After saying all this, there is no surprise in saying that the most important thing for me here was discovery – I really didn’t know how enormous open-source community is, and how many many people are supporting it and contributing. Before Outreachy, I didn’t even think about that. I didn’t contribute anywhere. If I encountered useful open-source software - I would think “cool”, and continue with my life. I learned on FOSDEM that there are numerous splendid open-source projects. They are all giving to the community, and so should we, by contributing.


Final week, final words

This blog post is about my progress during the Outreachy internship. As I already explained in previous posts, I’m working on project “Turn git add -i into built-in” – essentially translating Perl->C. The Perl script is huge and neither me or my mentor expected for it to be translated, and that is what happened.
Command git add -i has subcommands: status, update, revert, add untracked, patch, diff, quit and help. With my internship over, status and help are being translated and two important functions list_modified and list_and_choose as well, which will be used by almost all of said commands.
At the beginning, I had Daniel Ferreira’s (former Git contributor) work as head-start, and this really helped me to take off. Later on, I had to update the code, fix some bugs, refactor and write bunch of code on top of it. I also had to deal with determining proper data structures, regular expressions, user inputs, coloring the output, writing tests, rewriting the code after review, etc. And of course, I didn’t do this all by myself. I had help from my mentor – shoutout to Johannes Schindelin, best mentor out there!

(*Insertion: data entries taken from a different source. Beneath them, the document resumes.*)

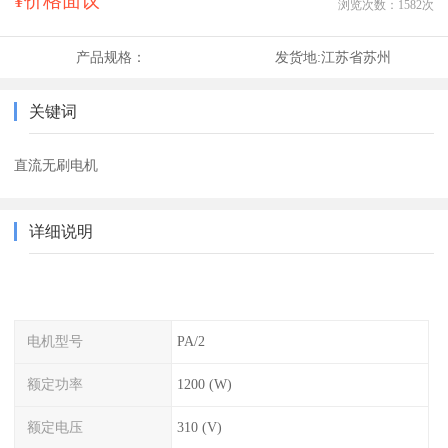
¥价格面议
浏览次数：
1582
次
产品规格：
发货地:
江苏省苏州
关键词
直流无刷电机
详细说明
电机型号
PA/2
额定功率
1200 (W)
额定电压
310 (V)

Tomorrow is the last day of the internship and I can’t believe it came to an end and that I really did it. I can say that I am different person than I was three months ago. I learned so much. I polished my C skills, learned how to better use Git, go around the Perl script, write cleaner code, become part of community, send patches to mailing list, and much more.
I went to Git Merge and FOSDEM in Brussels, met some amazing people, and learned more about myself too. Most importantly, I realized how much I still need to learn(!) and how important open-source community is.